> [ОТРЫВОК ДЛЯ ЧТЕНИЯ]:
Мы допустили техническую неточность, сказав, что египтянин ориентировался на юг. Точнее было бы сказать, что он «аустрализировался» в сторону истоков Нила. Знаменательно, что основным направлением он выбрал не восток, страну, где восходит солнце, место, которое он называл «Страной Бога». Как мы увидим далее, сформулированная теология делала упор именно на восток. Но в далекие доисторические времена, когда теология еще не выкристаллизовалась, когда еще только складывались термины египетского языка, житель нильских берегов обращался лицом к югу, источнику ежегодного оплодотворения ого земли. Тем самым теологический приоритет солнца развился, по-видимому, позднее.
Возможно, мы имеем дело с двумя независимыми поисками направления. В котловине Верхнего Египта, где отличительная черта местности – Нил, очевиднейшим образом текущий с юга, компас человеческого внимания указывал на юг. В Дельте же, где река разливается широко, направление ее течения не так обращало на себя внимание и восход солнца на востоке казался более важным явлением. Поклонение солнцу, таким образом, могло иметь большее значение на севере, а затем могло распространиться на всю страну в качестве государственной теологии в результате какого-то доисторического покорения юга севером. Такое покорение установило бы теологический примат солнца и сделало бы восток, место возрождения светила, важным регионом, но не могло бы оказать влияния на слова, – указывающие на то, что первоначально человек ориентировался на юг.
Сформировавшаяся теология, какой мы ее знаем в исторические времена, сделала восток, страну, где встает солнце, местом рождения и возрождения, а запад, страну захода солнца, местом смерти и загробной жизни. Восток был ta-netjer, «Страной Бога», ибо на востоке солнце поднималось в своей юной славе. Этот общий термин для обозначения востока применялся даже к определенным чужим странам, во всех других; отношениях презренным. Сирия, Синай, Пунт – все они лежали на востоке, и даже испорченные горами, деревьями, дождем, населенные «жалкими азиатами», они все-таки принадлежали юному богу солнца. Поэтому они также назывались «Страной. Бога» и пользовались отраженной славой благодаря географической случайности, а не каким-то собственным заслугам. Всякая ценная продукция этих восточных стран безоговорочно относилась не на счет их жителей, а на счет бога солнца: (корабли нагружены) «всеми деревьями прекрасными Земли Бога (здесь: страна Пунт), кучами благовонной мирры, деревьями, несущими мирру, черным деревом и слоновой костью чистой…. павианами, обезьянами, гончими, шкурами леопардов» 11 или «…кедр, можжевельник, сосну (?) … все деревья прекрасные Земли Бога» 12 .
Благодарная радость всего живущего при каждом новом появлении утреннего солнца вновь и вновь выражается в учении, возникшем в результате почитания восходящего солнца… Контраст между вечером и утром был контрастом между смертью и жизнью. «Ты заходишь на западном склоне неба – и земля во мраке, подобно застигнутому смертью… [но] озаряется земля, когда ты восходишь на небосклоне и Обе Земли просыпаются, ликуя, и поднимаются люди… все оживают, когда озаришь ты их сияньем своим» 13 . Не только все человечество объединяется при этом обновлении жизни, но «все животные прыгают на ногах своих, все крылатое летает на крыльях. своих» 14 и «„Хвала тебе“, – говорят все существа, как один» 15 . На египетских картинах мы видим утреннее почитание солнца животными: обезьяны распрямляют замерзшие за ночь члены, явно приветствуя солнечное тепло, страусы разминаются на заре, танцуя величественную павану в первых лучах солнца. Для человека, наблюдавшего такие явления, они были наглядными. доказательствами общности людей, зверей и богов.

> [ЗАДАНИЕ A]:
Измените в записях строки, начиная со строки с «Image resolution: width=640» и до строки с «white marble stairs at center is below.» включительно: везде замените «marble» на «granite», а остальное оставьте как есть. Выведите только эти строки.
Отрывок и записи между собой никак не связаны.

Фрагменты данных с пространственными вопросами:
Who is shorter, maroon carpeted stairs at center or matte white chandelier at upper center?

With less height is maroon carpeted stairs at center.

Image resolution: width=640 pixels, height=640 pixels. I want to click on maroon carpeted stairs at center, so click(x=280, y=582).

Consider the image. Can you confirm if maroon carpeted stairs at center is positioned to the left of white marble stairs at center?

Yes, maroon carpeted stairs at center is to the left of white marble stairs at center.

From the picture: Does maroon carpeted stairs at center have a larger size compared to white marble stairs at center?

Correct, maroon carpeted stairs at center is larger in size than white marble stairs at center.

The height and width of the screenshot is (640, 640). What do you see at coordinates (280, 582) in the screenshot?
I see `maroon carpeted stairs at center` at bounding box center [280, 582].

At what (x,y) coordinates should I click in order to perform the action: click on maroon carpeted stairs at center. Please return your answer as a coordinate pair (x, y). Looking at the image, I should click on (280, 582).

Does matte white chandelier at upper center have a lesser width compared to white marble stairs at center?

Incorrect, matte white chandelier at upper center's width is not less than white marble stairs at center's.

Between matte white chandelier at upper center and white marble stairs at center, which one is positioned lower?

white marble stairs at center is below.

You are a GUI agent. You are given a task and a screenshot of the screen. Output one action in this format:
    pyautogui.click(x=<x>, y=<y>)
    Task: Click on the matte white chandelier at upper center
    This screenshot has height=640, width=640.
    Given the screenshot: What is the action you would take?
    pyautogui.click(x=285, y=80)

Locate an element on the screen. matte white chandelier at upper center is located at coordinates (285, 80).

> [ЗАДАНИЕ B]:
Перепечатайте из отрывка об ориентации древних египтян по сторонам света фрагмент, начиная со слов «Мы допустили техническую» и до слов «развился, по-видимому, позднее.» включительно.

> [РЕЗУЛЬТАТ A]:
Image resolution: width=640 pixels, height=640 pixels. I want to click on maroon carpeted stairs at center, so click(x=280, y=582).

Consider the image. Can you confirm if maroon carpeted stairs at center is positioned to the left of white granite stairs at center?

Yes, maroon carpeted stairs at center is to the left of white granite stairs at center.

From the picture: Does maroon carpeted stairs at center have a larger size compared to white granite stairs at center?

Correct, maroon carpeted stairs at center is larger in size than white granite stairs at center.

The height and width of the screenshot is (640, 640). What do you see at coordinates (280, 582) in the screenshot?
I see `maroon carpeted stairs at center` at bounding box center [280, 582].

At what (x,y) coordinates should I click in order to perform the action: click on maroon carpeted stairs at center. Please return your answer as a coordinate pair (x, y). Looking at the image, I should click on (280, 582).

Does matte white chandelier at upper center have a lesser width compared to white granite stairs at center?

Incorrect, matte white chandelier at upper center's width is not less than white granite stairs at center's.

Between matte white chandelier at upper center and white granite stairs at center, which one is positioned lower?

white granite stairs at center is below.

> [РЕЗУЛЬТАТ B]:
Мы допустили техническую неточность, сказав, что египтянин ориентировался на юг. Точнее было бы сказать, что он «аустрализировался» в сторону истоков Нила. Знаменательно, что основным направлением он выбрал не восток, страну, где восходит солнце, место, которое он называл «Страной Бога». Как мы увидим далее, сформулированная теология делала упор именно на восток. Но в далекие доисторические времена, когда теология еще не выкристаллизовалась, когда еще только складывались термины египетского языка, житель нильских берегов обращался лицом к югу, источнику ежегодного оплодотворения ого земли. Тем самым теологический приоритет солнца развился, по-видимому, позднее.